Si tratta di una donna che la sera del 17 novembre 2014 era alla guida di una Smart grigia quando ha travolto un pedone che stava attraversando lo svincolo che collega la tangenziale ovest al parcheggio dell’Ipercoop – a destra dopo il capolinea del Riello, prima della rotatoria – dandosi alla fuga senza calcolare la presenza di eventuali testimoni. Sarebbe stato buio pesto e nello stesso istante si sarebbe scatenato un violentissimo temporale.
La vittima, per fortuna, fu soccorsa nel giro di un paio di minuti dall’ambulanza di servizio al centro commerciale che, casualmente, proprio in quel momento stava passando da lì durante un giro di controllo.
“Il corpo del pedone era riverso a terra nel parcheggio, a una decina di metri dalle strisce, privo di conoscenza e con la faccia insanguinata immersa in una pozzanghera.
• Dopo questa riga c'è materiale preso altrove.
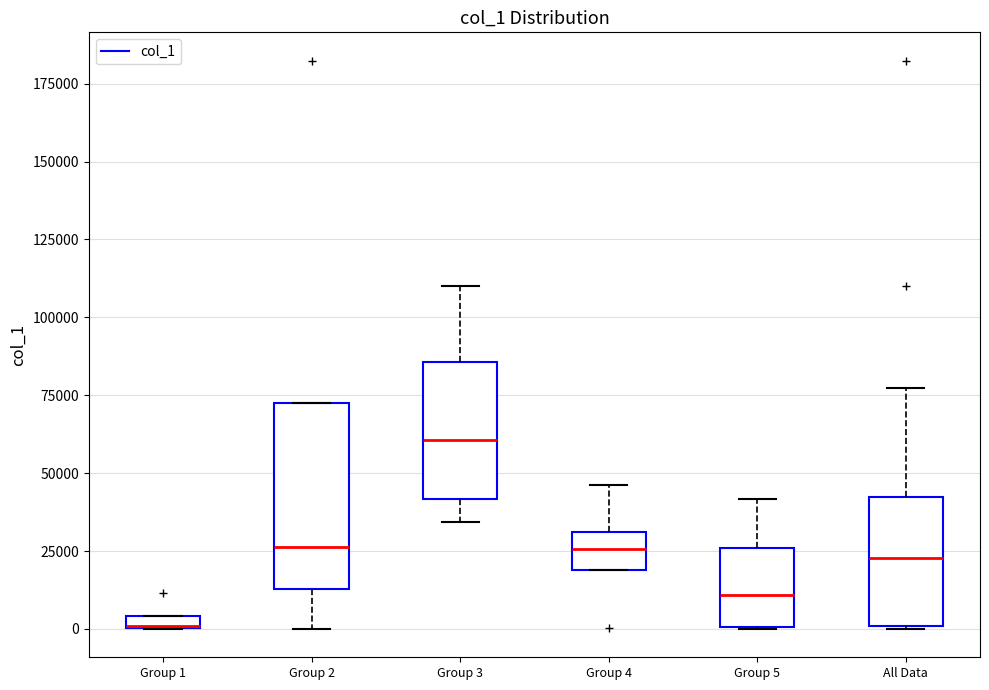

Where does the median line of the box for Group 2 sit on the y-axis? The values are not printed on the chart, so give them approximately, as read against the axis.

25000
Il nostro mezzo non era idoneo a trasportarlo, per cui abbiamo messo l’area in sicurezza ed è venuto a prenderlo il 118 con l’ambulanza adatta per portare il ferito a Belcolle”, ha spiegato ieri il capo equipaggio al giudice Francesco Rigato.
Nel frattempo una testimone, riuscita ad annotare il numero di targa, oltre al modello e al colore della vettura, ha chiamato la polizia che, poco dopo, ha intercettato la Smart grigia a Valle Faul.
“A bordo della macchina c’erano due donne – ha detto un testimone oculare – a un certo punto ho visto volare una sagoma e sentito un tonfo. La conducente si è fermata poco dopo le strisce, è escsa con la passeggera, hanno guardato e se ne sono andate. Ma in diversi abbiamo assistito allo schianto sul pedone”.
L’uomo ha confermato che si trattava di una Smart grigia, aggiungendo un ulteriore particolare. “Sulla carrozzeria c’era stampata una scritta pubblicitaria che ho letto bene”, ha spiegato, riportando al giudice il contenuto.
L’avvocato Maria Luisa Piccirilli, che assiste l’imputata, ha sottolineato più volte le condizioni di scarsa visibilità e l’abbigliamento scuro del pedone.
Sentiti i testimoni dell’accusa, il processo è stato rinviato al 28 febbraio 2022 per sentire i testimoni della difesa.